StreetUnits <- read.csv('DC_StreetUnits.csv')
StreetUnits$SchoolWeight <- -1 #Initialize school weight field

#Adding in random school attendance
SchoolLoc$StudentNum <- round(runif(nrow(SchoolLoc),100,2000)) 

Now it is very similar to the previous example, you just do a weighted sum of the attribute, instead of just counting up the weights. Here for illustration purposes I use a different weighting function, inverse distance weighting with a distance cut-off. (I figured this would need a better data management strategy to be timely, but this loop works quite fast as well, again under a minute on my machine.)

#Will use inverse distance weighting with cut-off instead of bi-square
Inv_CutOff <- function(dist,cut){
    ifelse(dist < cut, 1/dist, 0)
}

for (i in 1:nrow(StreetUnits)){
    SU <- t(StreetUnits[i,2:3])
    Dis <- sqrt( (SchoolLoc$XMeters - SU[1])^2 + (SchoolLoc$YMeters - SU[2])^2 )
    Weights <- Inv_CutOff(Dis,cut=8000)
    StreetUnits[i,'SchoolWeight'] <- sum( Weights*SchoolLoc$StudentNum )
}   

The same idea could be used for other attributes, like sales volume for restaurants to get a measure of the business of the location (I think more recent work of John Hipp’s uses the number of employees).

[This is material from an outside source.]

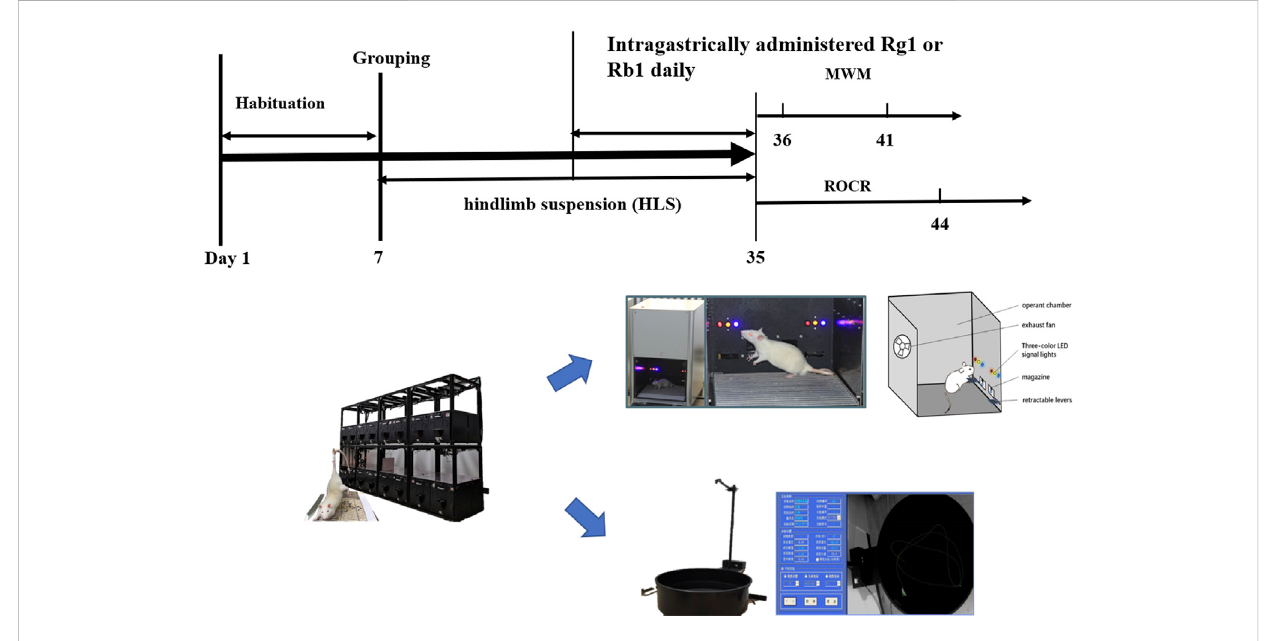
FIGURE 1 The experimental protocol of the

Some attributes you may want to do the weighted mean instead of a weighted sum. For example, if you were using estimates of the proportion of residents in poverty, it makes more sense for this measure to be a spatially smoothed mean estimate than a sum. In this case it works exactly the same but you would replace sum( Weights*SchoolLoc$StudentNum ) with sum( Weights*SchoolLoc$StudentNum )/sum(Weights). (You could use the centroid of census block groups in place of the polygon data.)

Some Wrap-Up

Using these buffer weights really just swaps out one arbitrary decision for data analysis (the buffer distance) with another (the distance weighting function). Although the weighting function is more complicated, I think it is probably closer to reality for quite a few applications.

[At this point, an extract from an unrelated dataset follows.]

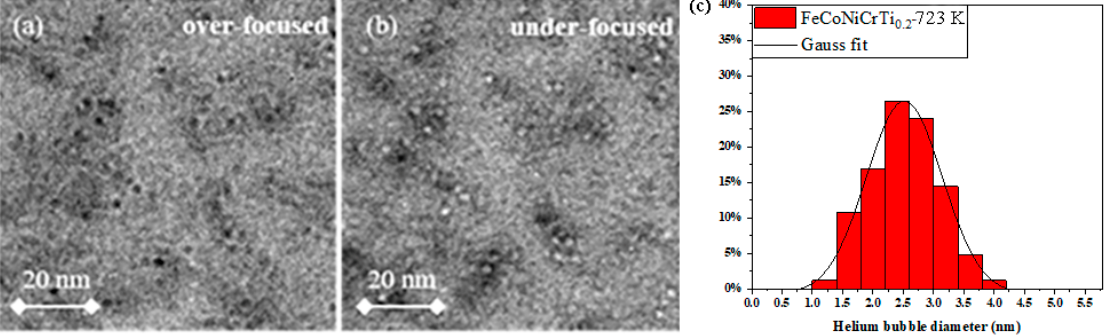
Figure 2. Distribution of helium bubbles and Gaussian fitting in the FeCoNiCrTi 0.2 alloys after pre-irradiation at 723 K. ( a ) over-focused; ( b ) under-focused; ( c ) He bubbles distribution.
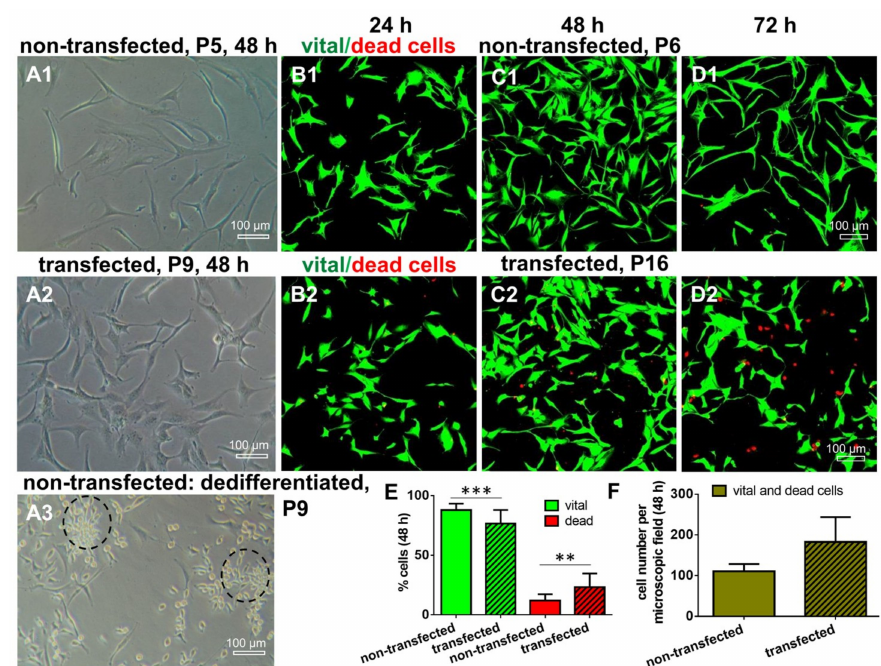
Figure 3. Survival of non-transfected and transfected human ACL ligamentocytes. ( A1 , A2 ) Images of non-transfected and transfected cells. ( B1 , C1 , D1 ) Live / Dead assay of non-transfected cells and of SV40 transfected cells cultured in monolayer for 24, 48, and 72 h ( B2 , C2 , D2 ). ( A3 ) Non-transfected cells dedi ff erentiated in monolayer passage (P9) reflecting clusters of round proliferating cells (dashed circles). ( E ) Comparison of the percentage of vital (green) and dead (red) cells in non-transfected and SV40 transfected ACL ligamentocytes (48 h). ( F ) Comparison of the total number of cells per microscopic field after 48 h monolayer culture of non-transfected and transfected cells (n = 3, with three evaluated microscopic fields each). Scale bars: 100 µ m. * p < 0.05, *** p <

Many of these different types of spatial estimates are all related to another (kernel density estimation, geographically weighted regression, kriging). So there are many different ways that you could go about making similar estimates. Not letting the perfect be the enemy of the good, I think what I show here will work quite well for many crime analysis applications.